Operated by OTC Markets Group Inc., the OTCQB is a market tier for OTC traded companies that are registered and reporting with the Securities and Exchange Commission. The Company's shares will continue to trade under the symbol NMTI on the computerized OTCQB system.  Investors will be able to view Level II Real Time stock quotes for NMT at www.otcmarkets.com.

On July 30, 2010, NMT received a notification from The NASDAQ Stock Market that the bid price of the Company's common stock had closed below the minimum $1.00 per share requirement for continued listing for 30 consecutive days and that its market value was below the $35 million minimum value for listed securities. NMT was given 180 calendar days, or until January 26, 2011, to regain compliance for a minimum of ten consecutive business days. The Company has decided not to appeal to a NASDAQ Hearings Panel for an additional 180-day grace period.

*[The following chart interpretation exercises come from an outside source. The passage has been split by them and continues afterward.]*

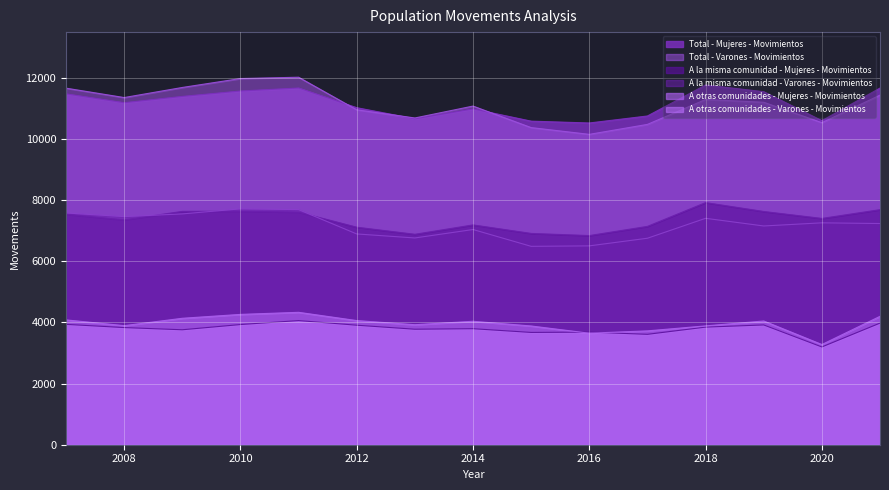

Between 2013 and 2009, which is larger?

2009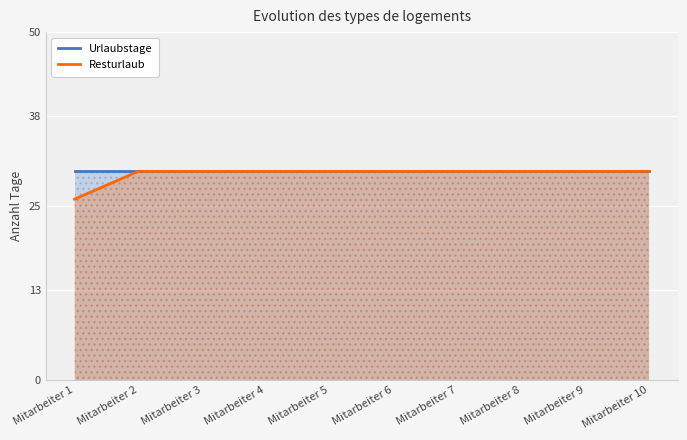

True or false: Resturlaub and Urlaubstage cross at least once.

False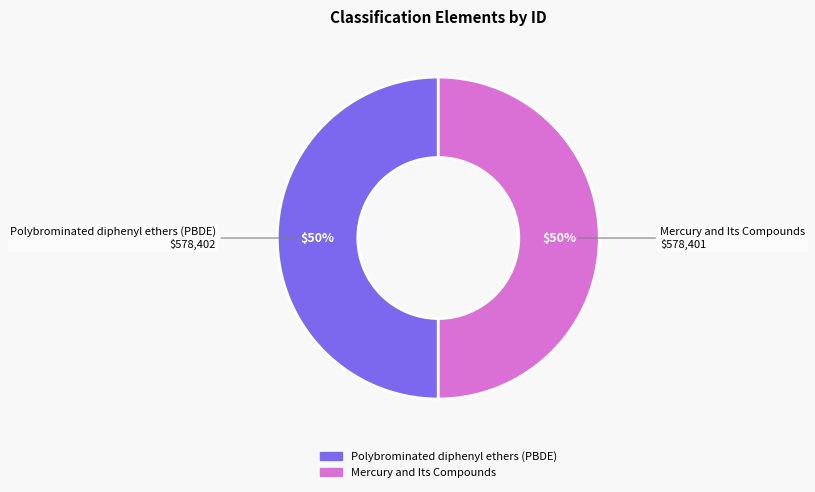

Approximately how many times larger is the value at Mercury and Its Compounds compared to Polybrominated diphenyl ethers (PBDE)?

1.0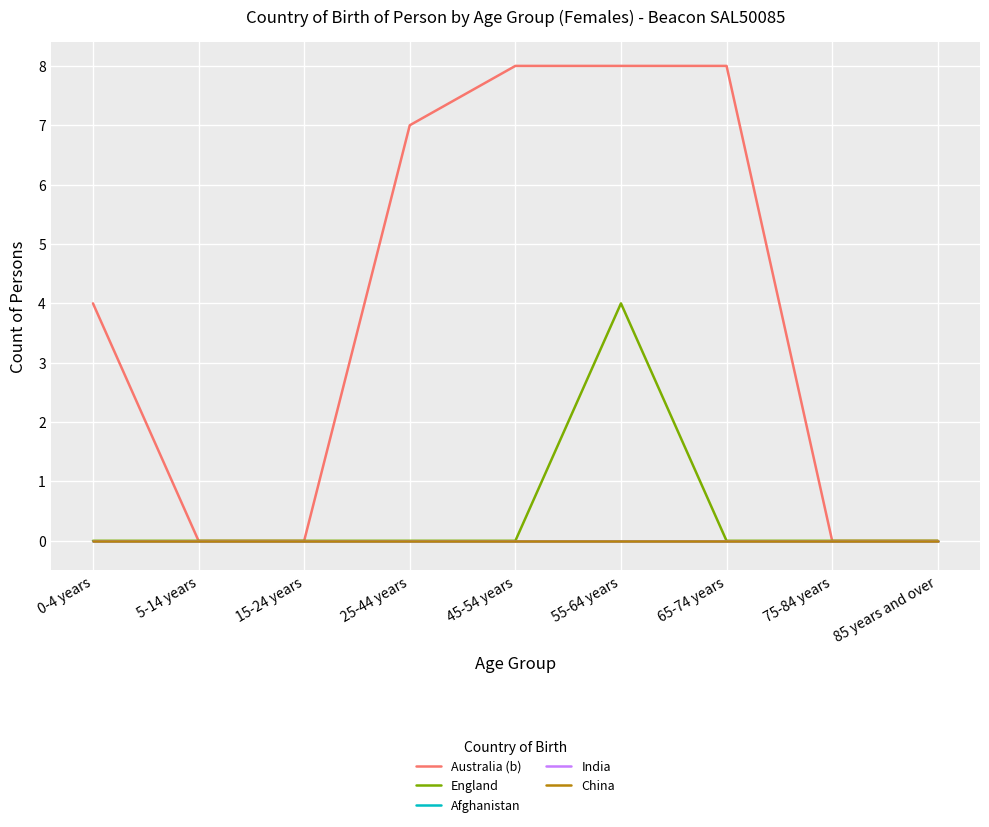

Does the chart display data point markers on the line(s)?

No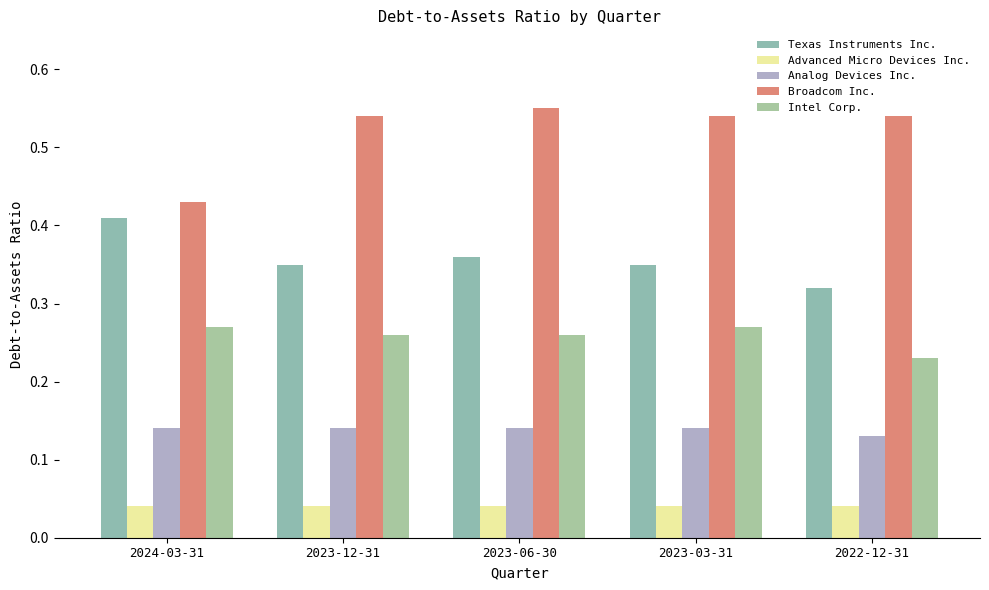

Is the value of Analog Devices Inc. at 2022-12-31 greater than the value of Texas Instruments Inc. at 2023-06-30?

No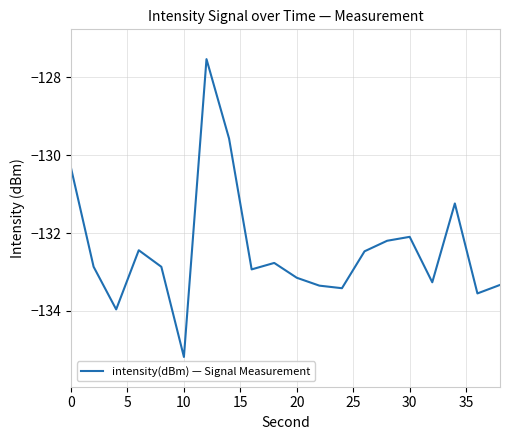

True or false: there are more than 1 points higher than both neighbors.

True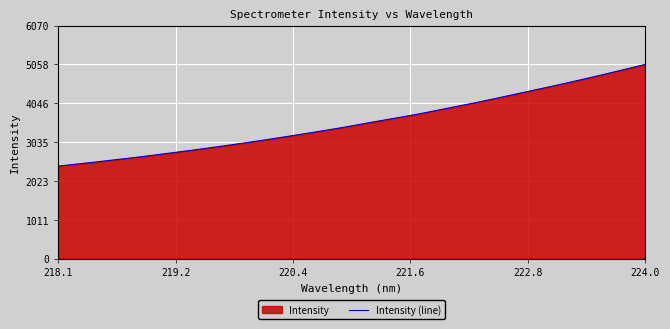

Which label corresponds to the largest value in the chart?

224.0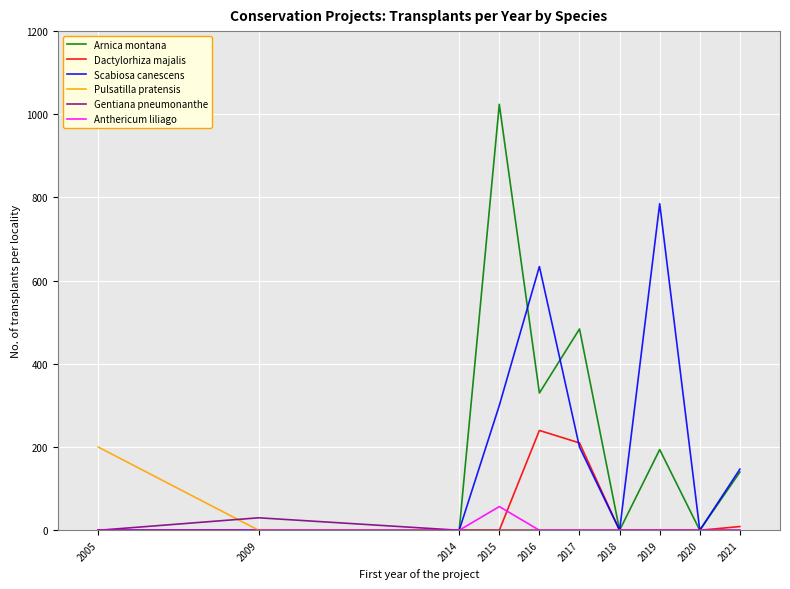

The Arnica montana series shows 140 at 2021. True or false?

True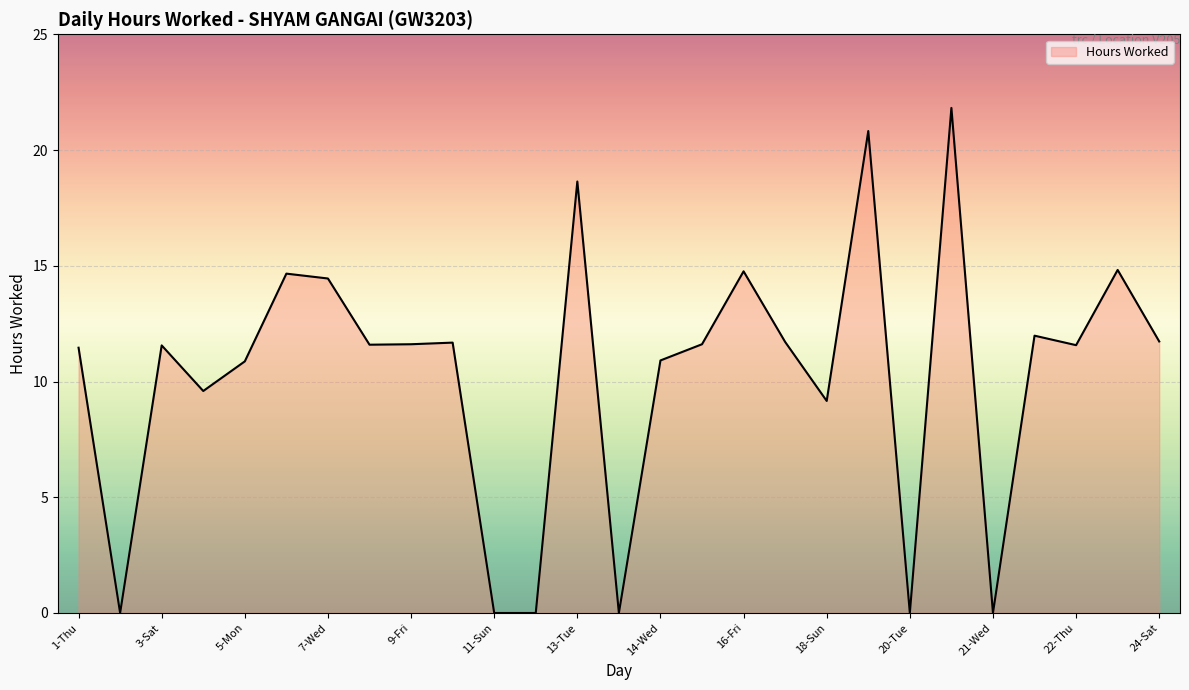

What is the maximum value shown in the chart?

21.8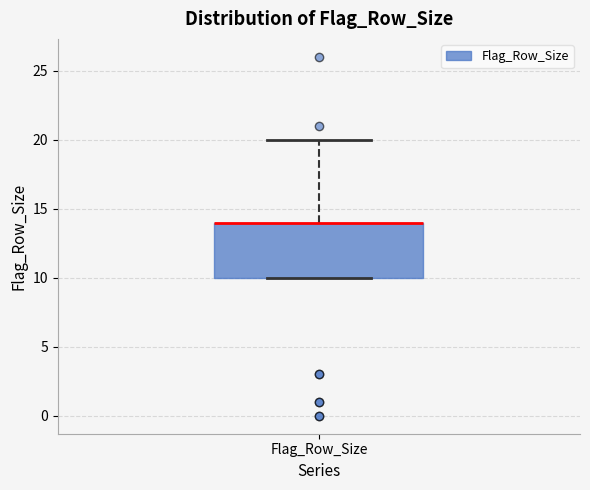

Read this box plot against the y-axis: the position of the median line, the range covered by the box, and the ends of both whiskers. The values are not printed on the chart, so give them approximately, as read against the axis.

median 14 (drawn on the box's upper edge), box 10 to 14, whiskers 10 to 20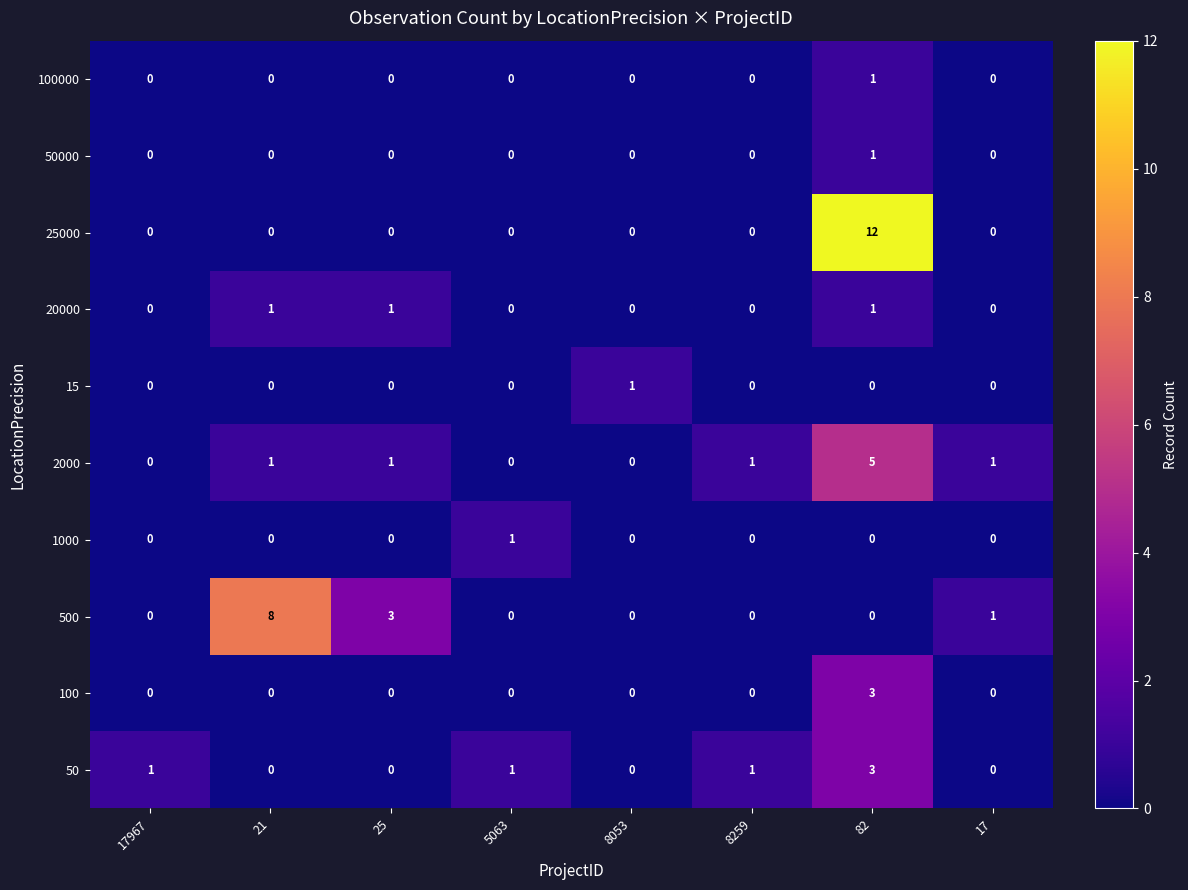

What is the sum of all 2000 values?

9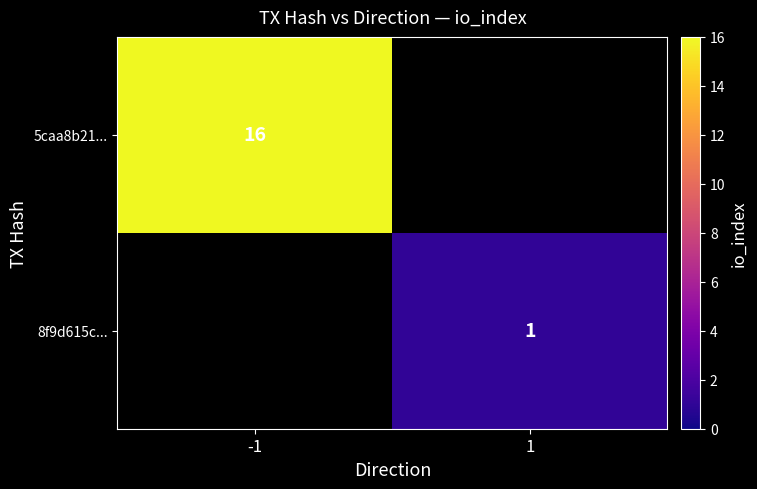

What is the smallest value displayed?

1.0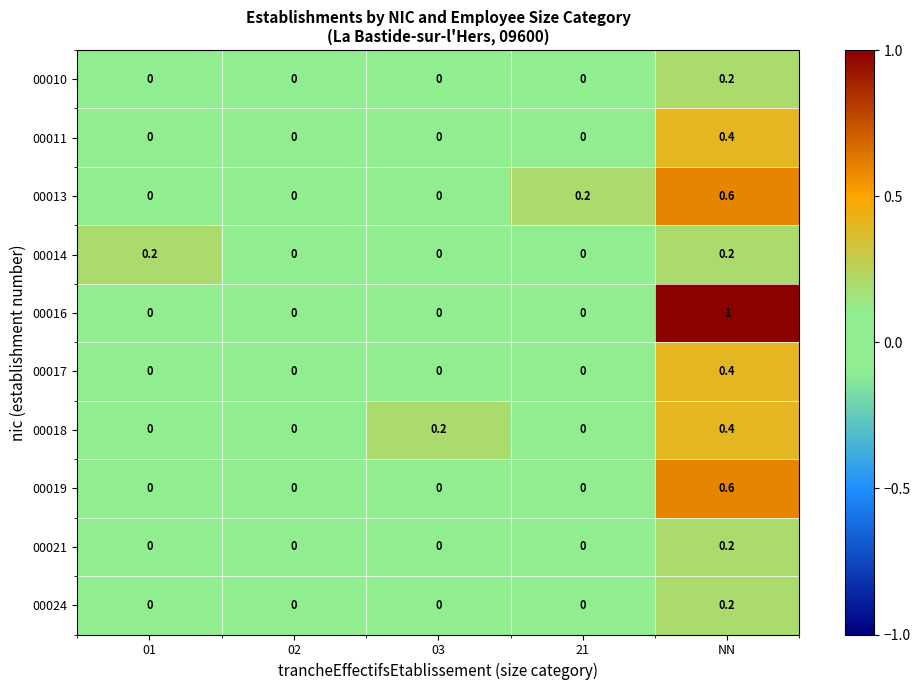

How many 00017 values are between 0 and 1?

5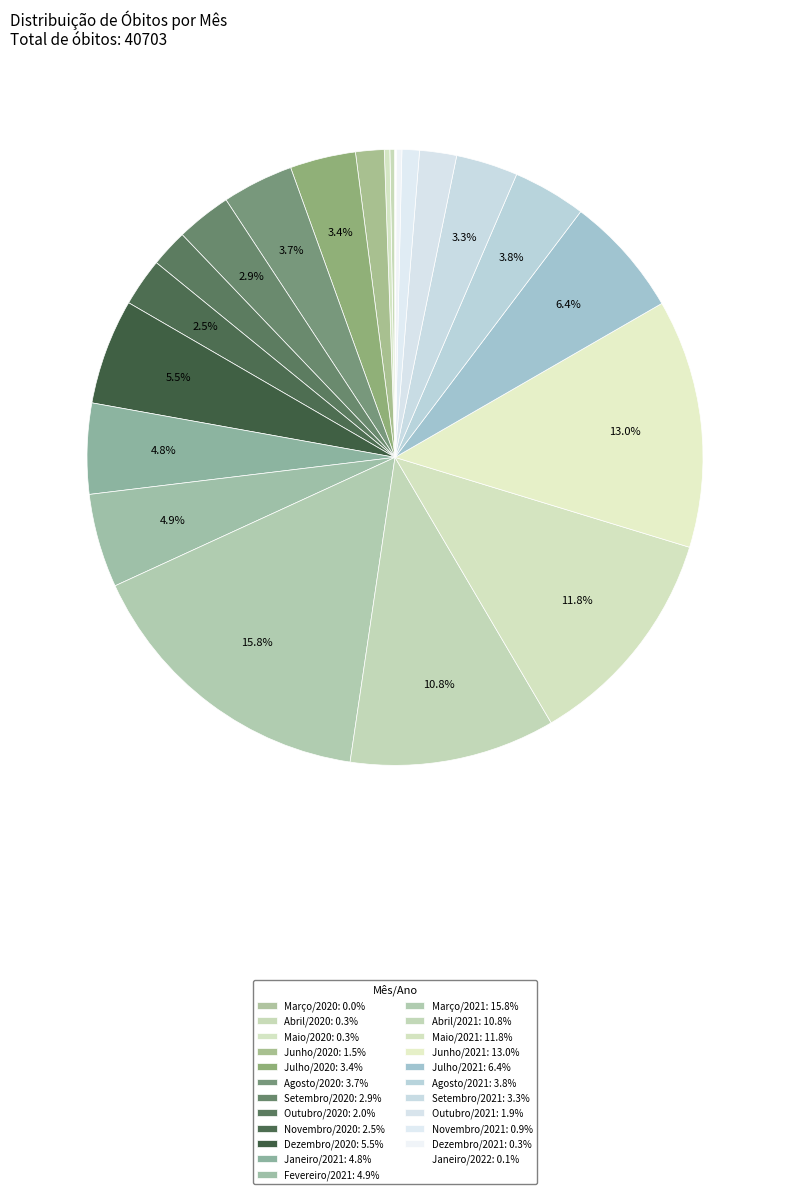

To the nearest percent, what is the combined percentage of Junho/2021 and Junho/2020?

15%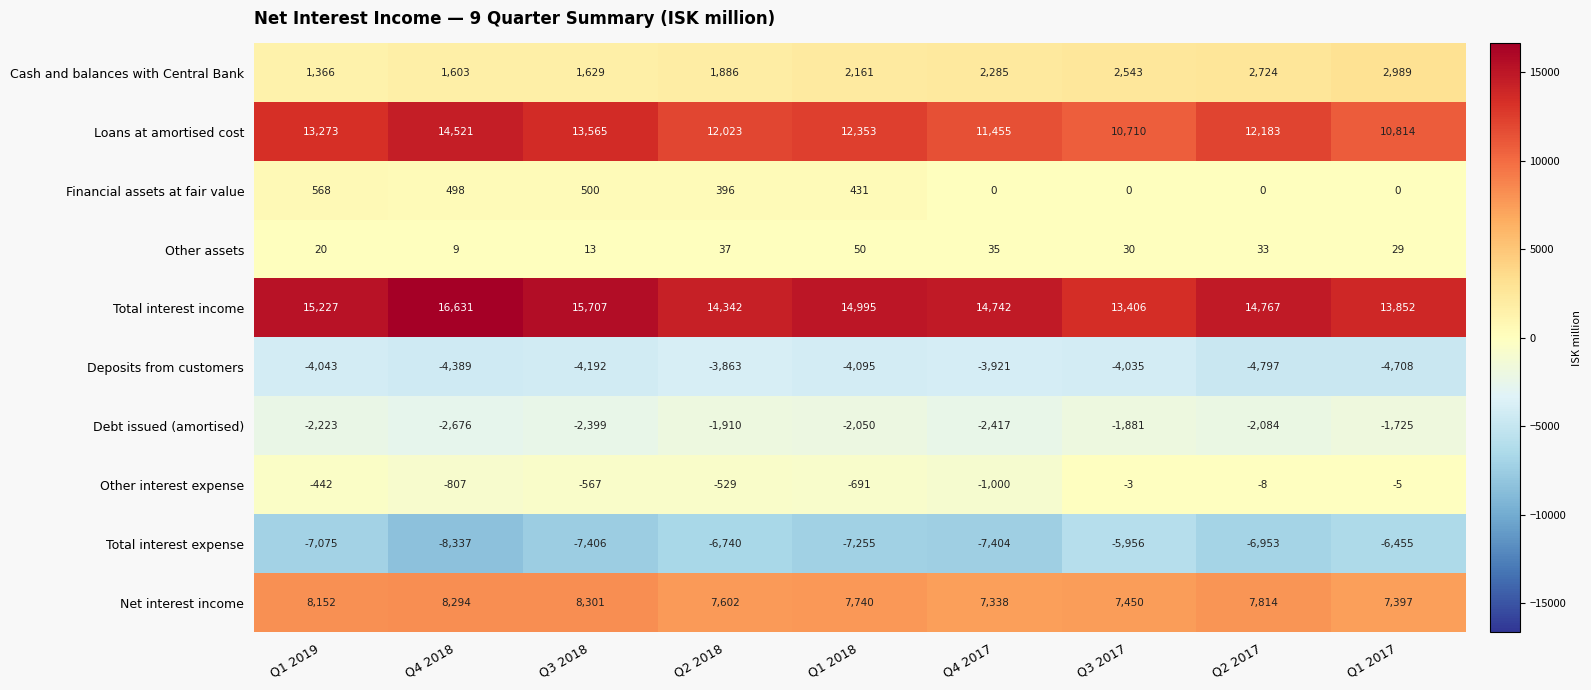

Which series has the largest total across all categories?

Total interest income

Richard E. Davis, NMT's Chairman, President and Chief Executive Officer, said, "We expect our equity to continue to be actively traded on the OTCQB Marketplace. We will continue to operate and report as a public company and do not believe that this development will affect our ongoing efforts."

About OTC Markets Group

OTC Markets Group Inc. operates the world's largest electronic marketplace for broker-dealers to trade unlisted stocks. Its OTC Link platform supports an open network of competing broker-dealers that provide investors with the best prices in over 10,000 OTC securities. In 2010, securities on OTC Link traded over $144 billion in dollar volume, making it the third largest U.S. equity trading venue after NASDAQ and the NYSE. The wide spectrum of OTC-traded companies are categorized into three tiers-OTCQX (the quality-controlled marketplace for investor friendly companies), OTCQB (the U.S. reporting company marketplace for development stage companies), and OTC

Pink (the speculative trading marketplace). This categorization enables investors to identify the level and quality of information companies provide. To learn more about the OTC Markets Group, visit www.otcmarkets.com.

About NMT Medical, Inc.

NMT Medical is an advanced medical technology company that designs, develops, manufactures and markets proprietary implant technologies that allow interventional cardiologists to treat structural heart disease through minimally invasive, catheter-based procedures. NMT is currently investigating the potential connection between a common heart defect that allows a right-to-left shunt or flow of blood through a defect like a patent foramen ovale (PFO) and brain attacks such as embolic stroke, transient ischemic attacks (TIAs) and migraine headaches. A common right-to-left shunt can allow venous blood, unfiltered and unmanaged by the lungs, to enter the arterial circulation of the brain, possibly triggering a cerebral event or brain attack. More than 34,000 PFOs have been treated globally with NMT's minimally invasive, catheter-based implant technology.

For more information about NMT Medical, please visit www.nmtmedical.com.

 

This press release contains "forward-looking statements" within the meaning of the Private Securities Litigation Reform Act of 1995. Such forward-looking statements - including statements regarding NMT's expectation that its equity will continue to be actively traded on the OTCQB Marketplace; plans to continue to operate and report as a public company; and belief that this development will not affect NMT's ongoing efforts - involve known and unknown risks, uncertainties or other factors that may cause actual results, performance or achievements of the Company to be materially different from any future results, performance or achievements expressed or implied by such forward-looking statements. Factors that may cause such a difference include, but are not limited to, the Company's ability to develop and commercialize new products, a potential delay in the regulatory process with the U.S. Food and Drug Administration and foreign regulatory agencies, as well as risk fac tors discussed under the heading "Risk Factors" included in the Company's Annual Report on Form 10-K for the year ended December 31, 2009, Form 10-Q for the quarter ended September 30, 2010 and subsequent filings with the U.S. Securities and Exchange Commission.